Nos dias de hoje, viver vai ficando difícil. O sujeito se constitui no Outro, que parece não existir mais. Será? A pós-modernidade, eclipsando muitas das convicções prévias, trouxe um consequente desencanto. E a expansão planetária do capital, no deslocamento veloz da informática, determinou uma temporalidade fictícia, um presente virtual e infinito.

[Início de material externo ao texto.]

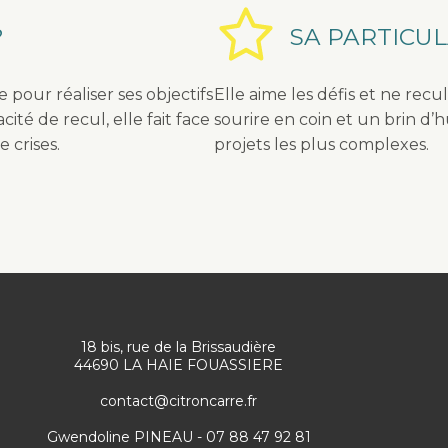
?
SA PARTICUL
pour réaliser ses objectifs
Elle aime les défis et ne rec
té de recul, elle fait face
sourire en coin et un brin d
 crises.
projets les plus complexes.
18 bis, rue de la Brissaudière
44690 LA HAIE FOUASSIERE
contact@citroncarre.fr
Gwendoline PINEAU - 07 88 47 92 81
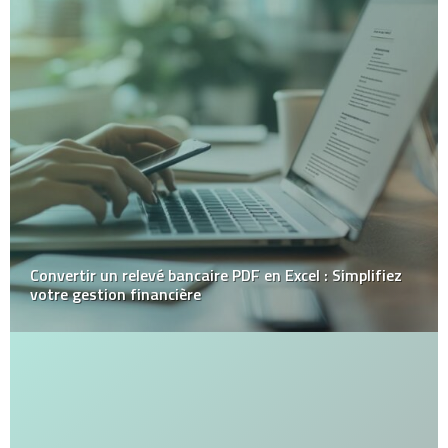
Convertir un relevé bancaire PDF en Excel : Simplifiez
votre gestion financière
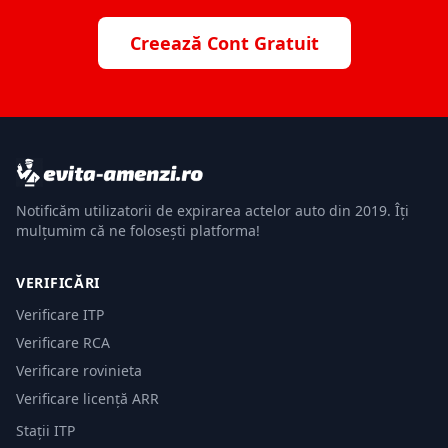
Creează Cont Gratuit
Notificăm utilizatorii de expirarea actelor auto din 2019. Îți
mulțumim că ne folosești platforma!
VERIFICĂRI
Verificare ITP
Verificare RCA
Verificare rovinieta
Verificare licență ARR
Stații ITP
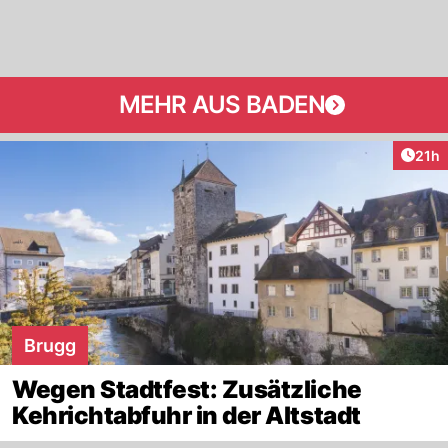
MEHR AUS BADEN
Artik
21h
Brugg
Wegen Stadtfest: Zusätzliche
Kehrichtabfuhr in der Altstadt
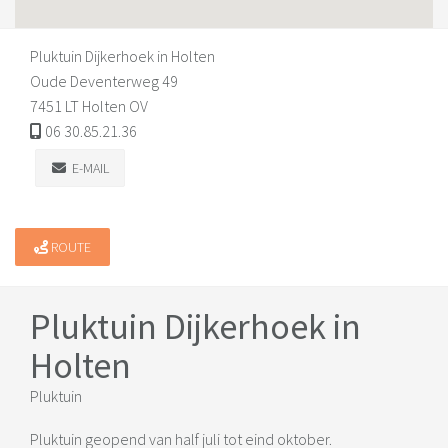
Pluktuin Dijkerhoek in Holten
Oude Deventerweg 49
7451 LT Holten OV
06 30.85.21.36
E-MAIL
ROUTE
Pluktuin Dijkerhoek in
Holten
Pluktuin
Pluktuin geopend van half juli tot eind oktober.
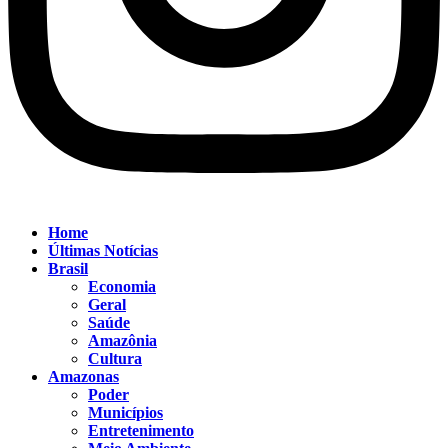
Home
Últimas Notícias
Brasil
Economia
Geral
Saúde
Amazônia
Cultura
Amazonas
Poder
Municípios
Entretenimento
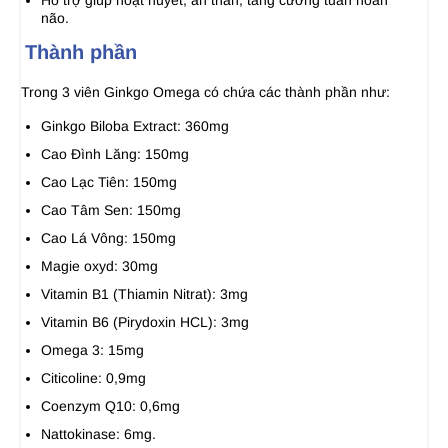
Hỗ trợ giúp hoạt huyết, an thần, tăng cường tuần hoàn
não.
Thành phần
Trong 3 viên Ginkgo Omega có chứa các thành phần như:
Ginkgo Biloba Extract: 360mg
Cao Đình Lăng: 150mg
Cao Lạc Tiên: 150mg
Cao Tâm Sen: 150mg
Cao Lá Vông: 150mg
Magie oxyd: 30mg
Vitamin B1 (Thiamin Nitrat): 3mg
Vitamin B6 (Pirydoxin HCL): 3mg
Omega 3: 15mg
Citicoline: 0,9mg
Coenzym Q10: 0,6mg
Nattokinase: 6mg.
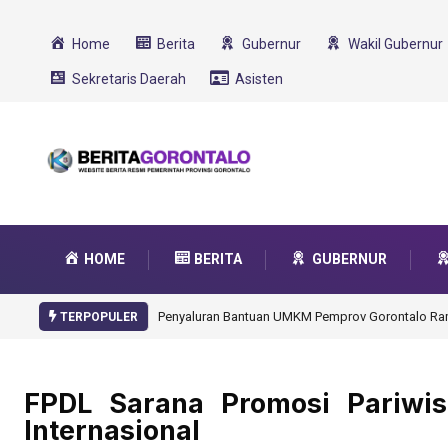
Home
Berita
Gubernur
Wakil Gubernur
Sekretaris Daerah
Asisten
HOME
BERITA
GUBERNUR
Gorontalo Ikut Dukung Program SMA Unggul Garu
TERPOPULER
FPDL Sarana Promosi Pariwis
Internasional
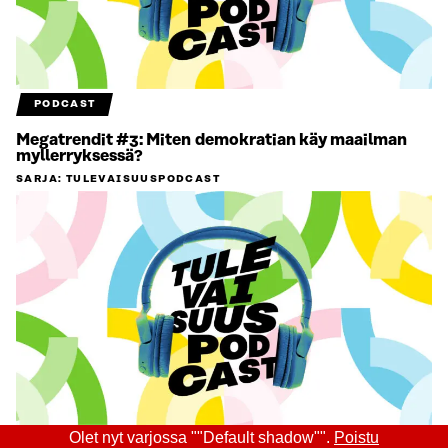
PODCAST
Megatrendit #3: Miten demokratian käy maailman
myllerryksessä?
SARJA
:
TULEVAISUUSPODCAST
Olet nyt varjossa ""Default shadow"".
Poistu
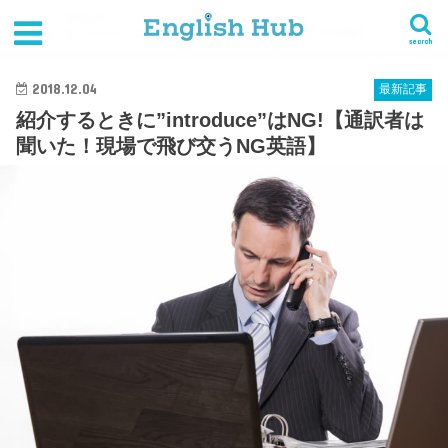
HOME
最新記事
紹介するときに"introduce"はNG!【通訳者は聞いた！現場で飛び交うNG英語】
search
2018.12.04
最新記事
紹介するときに”introduce”はNG!【通訳者は
聞いた！現場で飛び交うNG英語】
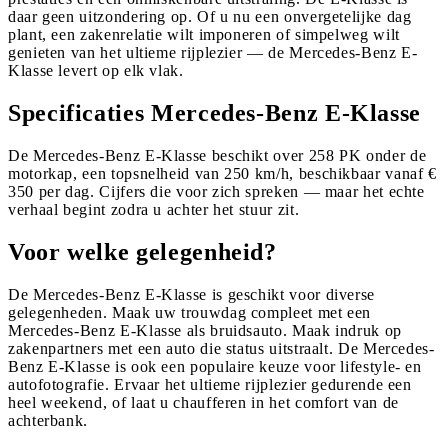
daar geen uitzondering op. Of u nu een onvergetelijke dag
plant, een zakenrelatie wilt imponeren of simpelweg wilt
genieten van het ultieme rijplezier — de Mercedes-Benz E-
Klasse levert op elk vlak.
Specificaties Mercedes-Benz E-Klasse
De Mercedes-Benz E-Klasse beschikt over 258 PK onder de
motorkap, een topsnelheid van 250 km/h, beschikbaar vanaf €
350 per dag. Cijfers die voor zich spreken — maar het echte
verhaal begint zodra u achter het stuur zit.
Voor welke gelegenheid?
De Mercedes-Benz E-Klasse is geschikt voor diverse
gelegenheden. Maak uw trouwdag compleet met een
Mercedes-Benz E-Klasse als bruidsauto. Maak indruk op
zakenpartners met een auto die status uitstraalt. De Mercedes-
Benz E-Klasse is ook een populaire keuze voor lifestyle- en
autofotografie. Ervaar het ultieme rijplezier gedurende een
heel weekend, of laat u chaufferen in het comfort van de
achterbank.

Faz tempo que o discurso da ciência deu passo à tecnologia, sua validação pragmática. Atravessados pelas mídias, nunca como dantes interligados, carecemos, no entanto, de algum relato de emancipação e prosperidade suficientemente convincente para fornecer um ideal à altura do mal-estar da cultura.

 

Os objetos de consumo se introduzem nos circuitos libidinais para manobrar as pulsões, em particular a escópica e a invocante, atingindo fantasias e fantasmas. A sociedade do espetáculo, visando a satisfações imaginárias, promove uma insatisfação ao mesmo tempo histérica e existencial. A repetição dos substitutivos conduz ao autoerotismo “massivo”, ou melhor, a retroação autista da categoria amorfa de indivíduo. No extremo, viceja a pretensão de se chegar a ser indiviso, suturando e saturando a divisão subjetiva com uma mais-valia de gozo técnico. Assim caminha a humanidade.

 

Por estas e outras, a subjetivação não é mister garantido, exigindo éticas e estéticas. O desejo decidido se comprova no ato, pelas suas consequências. E quando dizer é fazer, o produzido incide na sina do locutor e feitor. A obra, enquanto feitio e dejeto, pode ser qualquer coisa, sendo elevada a dignidade do objeto, isto é, sublimada. Porém, sem reconhecimento, nada feito. O feedback da alteridade continua imprescindível, chamando a responsabilidade, e ecoando um Che vuoi? Qual é a sua?

 

Tirante a alienação, resta a maiêutica: o parto simbólico do sujeito, por conta e risco, sob transferência.